Opinion: Government not keen on tackling housing crisis
A HOME. Shelter. A roof over one's head.
It's one of those things most would consider to be an inalienable right. But it's one of those rights that society has often struggled providing. Especially in times of economic crises.
In such times as the 20th century progressed, government (particularly at state level) became proactive through their housing commissions in the construction of low-cost rental housing.
Particularly, the post-World War II boom period saw many pockets of Housing Commission homes spring up.
Many examples of these three bedroom, one bathroom weatherboards remain. Tenants would pay a set percentage of their household income, thus ensuring struggling families did not face the stress of the private rental market.
But unfortunately, like many things, governments have more or less reneged on that responsibility; preferring to leave the issue increasingly to the private sector. Hence, more and more low-income earners are left to the mercies of the law of supply and demand.
Shelter as an inalienable right has somewhat diminished in the list of government priorities, with particularly the past two decades witnessing a decline in the construction of affordable housing and governments seemingly unable to solve the problem of long waiting lists.
Public housing has become a precious commodity.
So it staggers belief that there exists among us a group of ferals actively engaged in abusing the system. This week's revelation of the cost to Queensland taxpayers to clean up after tenants' drug labs is a disgrace.
The fact that this seems to be an occurrence of some regularity is concerning on many fronts:
The waste of precious funds assigned to public housing and the apparent inability by the Queensland Government to recoup the clean-up costs from the offenders.

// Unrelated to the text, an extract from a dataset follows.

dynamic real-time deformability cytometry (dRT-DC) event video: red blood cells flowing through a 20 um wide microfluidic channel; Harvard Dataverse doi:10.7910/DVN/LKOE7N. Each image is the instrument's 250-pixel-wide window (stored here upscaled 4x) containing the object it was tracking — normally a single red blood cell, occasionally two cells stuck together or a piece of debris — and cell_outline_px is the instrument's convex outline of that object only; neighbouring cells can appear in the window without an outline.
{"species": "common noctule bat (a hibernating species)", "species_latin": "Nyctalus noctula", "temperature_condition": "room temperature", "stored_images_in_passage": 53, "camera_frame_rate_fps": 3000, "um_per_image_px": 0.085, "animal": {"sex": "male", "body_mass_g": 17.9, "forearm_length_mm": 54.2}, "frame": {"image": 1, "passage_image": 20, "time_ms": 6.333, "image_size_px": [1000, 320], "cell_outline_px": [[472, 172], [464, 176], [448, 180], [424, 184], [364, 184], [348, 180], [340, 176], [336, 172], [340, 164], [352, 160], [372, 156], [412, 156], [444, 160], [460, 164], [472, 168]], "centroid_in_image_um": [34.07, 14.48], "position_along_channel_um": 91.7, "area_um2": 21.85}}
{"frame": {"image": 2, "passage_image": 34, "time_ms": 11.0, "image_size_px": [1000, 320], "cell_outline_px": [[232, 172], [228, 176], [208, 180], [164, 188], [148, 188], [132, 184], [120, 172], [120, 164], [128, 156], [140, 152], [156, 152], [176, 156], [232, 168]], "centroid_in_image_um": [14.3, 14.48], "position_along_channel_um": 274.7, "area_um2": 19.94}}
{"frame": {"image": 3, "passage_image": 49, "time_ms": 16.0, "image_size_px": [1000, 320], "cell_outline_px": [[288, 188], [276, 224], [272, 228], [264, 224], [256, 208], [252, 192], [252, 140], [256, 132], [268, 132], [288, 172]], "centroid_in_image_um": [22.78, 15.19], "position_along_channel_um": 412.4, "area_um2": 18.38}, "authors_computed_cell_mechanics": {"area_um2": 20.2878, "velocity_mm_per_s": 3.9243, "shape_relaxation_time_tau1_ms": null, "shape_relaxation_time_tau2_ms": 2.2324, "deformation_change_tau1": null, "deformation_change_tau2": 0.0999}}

The absolute offensiveness of a situation where a precious community resource is being blatantly abused, depriving the desperate and deserving of accommodation.
The inevitable and unfair aspersions that this story will cast upon all public housing tenants. Once again, a tiny minority spoils it for everyone else.
Perhaps the most outrageous aspect of this story is the revelation that the Queensland Government seems powerless to prevent these offenders from being put back on the public housing list.
Granted, everyone (even these individuals) have to live somewhere but the Queensland Government has to explain why anyone who abuses the system in such a criminal way deserves a second chance ahead of someone who would treasure a home.
Possibly the only message that the Government is sending is that they are a bunch of mugs.
The fact that the Queensland Government has allowed this situation to continue just has a whiff of incompetence about it.
But to be fair, this is just one more thing to add to the list of problems that are the result of successive governments showing little interest in tackling the housing crisis.
Looking at the current rental affordability situation, it is one a couple of decades in the making; as governments of both colours have abrogated one of their core responsibilities in favour of letting free enterprise sort it out.
Nothing against free enterprise but if you can rent your house for $500/wk, why would you rent it for $300 to someone on a low income?
It's that gap government was supposed to be responsible for.
But then, one also has to wonder if government is all that interested in the homeless, aside from the occasional photo opportunity.
One assumes that without a fixed abode, these people ultimately slip off the electoral rolls. So, if they don't vote, what do they matter... right?